Part 2 -
If it’s feasible, it might be nice to take your kids to see the new place in advance of the move. On the other hand, that might make the move itself anticlimatic, so it may depend on how inherently interesting the new location is. The more interesting and different from your old locale, the more a sneak preview visit might tantalize your children and peak their eagerness for the move itself. Either way, use books, Internet and travel videos to view glimpses of the new region.
When the time comes to house hunt or apartment hunt, involve your children in drawing up a list of criteria or desired features. What do you and they want in a new neighborhood: other kids to play with ? proximity to stores, school, park ? some woods to play in ? And what about your new home - will it have a big yard ? lots of trees ? space for a flower or vegetable garden ? How many rooms will it have ? Will there be a bedroom for each child ?
If possible, let the children house hunt with you and then compare notes with them on each place that you visit. Keep them in on the decision-making process whenever you can. The more input they have into choosing a new home, the more quickly it will feel like home to them.
Once you’ve committed yourself to renting or buying a place and so know what school each of your children will be attending, let them learn all they can about it. Perhaps the school has a website that they can look at.
As you work your way through the myriad of details that you must take care of to ensure a smooth move from one locale to another (packing, moving vans, electricity, telephone lines, change of address cards,…), try not to get mired down in the minutia. Be sensitive to how your kids are feeling and try to answer any questions that they might have. Weeks in advance you could help your children set up a countdown calendar to build their sense of anticipation as the big day approaches.
CONTINUITY AND CAMARADERIE
No matter how exciting the move will be, moving inevitably entails the sadness of leaving friends and, perhaps, family behind. Make time for special activities your children can do with their friends. Have special family days with grandparents or cousins, for farewell parties, and so forth, in the weeks leading up to the big move. Take lots of photos during these events.

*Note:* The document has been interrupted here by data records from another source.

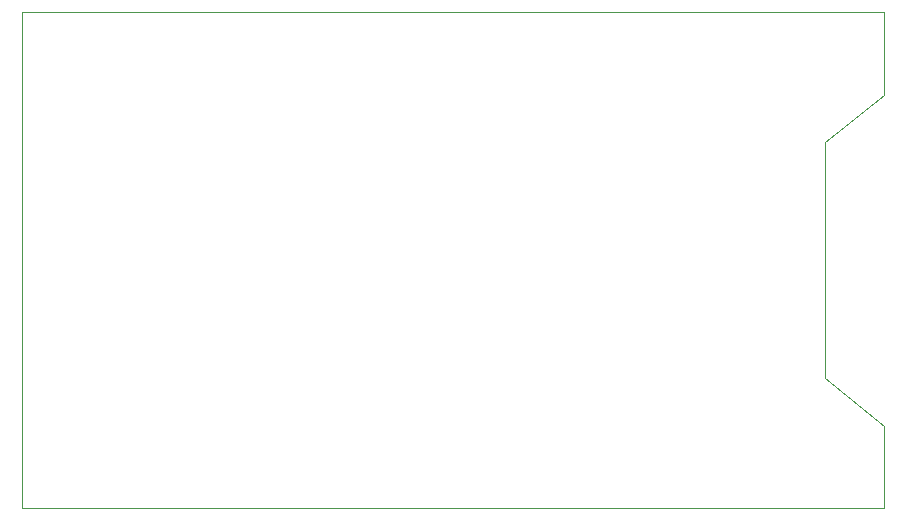
<source format=gbr>
%TF.GenerationSoftware,KiCad,Pcbnew,(5.1.8)-1*%
%TF.CreationDate,2022-05-10T07:33:37+02:00*%
%TF.ProjectId,Compteur_Frost_Attiny,436f6d70-7465-4757-925f-46726f73745f,rev?*%
%TF.SameCoordinates,PX6146580PY6146580*%
%TF.FileFunction,Profile,NP*%
%FSLAX46Y46*%
G04 Gerber Fmt 4.6, Leading zero omitted, Abs format (unit mm)*
G04 Created by KiCad (PCBNEW (5.1.8)-1) date 2022-05-10 07:33:37*
%MOMM*%
%LPD*%
G01*
G04 APERTURE LIST*
%TA.AperFunction,Profile*%
%ADD10C,0.050000*%
%TD*%
G04 APERTURE END LIST*
D10*
X0Y0D02*
X0Y42000000D01*
X73000000Y0D02*
X0Y0D01*
X73000000Y7000000D02*
X73000000Y0D01*
X68000000Y11000000D02*
X73000000Y7000000D01*
X68000000Y31000000D02*
X68000000Y11000000D01*
X73000000Y35000000D02*
X68000000Y31000000D01*
X73000000Y42000000D02*
X73000000Y35000000D01*
X0Y42000000D02*
X73000000Y42000000D01*
M02*

</source>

Don’t forget to collect addresses, phone numbers, email addresses and photographs of everyone that you and your children want to stay in touch with. Take home videos, too. (Later on, your children’s photos, scrapbooks and home videos of life in and around their old home can be shown to new friends and complete the bridge between their old world and their new one.)
Try to think of novel ways that your kids will be able to continue established relationships. For example, your children could create a simple personal website for posting family news and recent photos and updates on their new life in the new place and for exchanging emails with old friends. They could start a group blog. Buy them pretty stationary for traditional penpal-style contact with old friends. Draw up an extensive Christmas card list that leaves out no one. Consider making advance promises (and then keeping them) for having your children’s closest old friends come stay with you in your new home next summer, or whenever.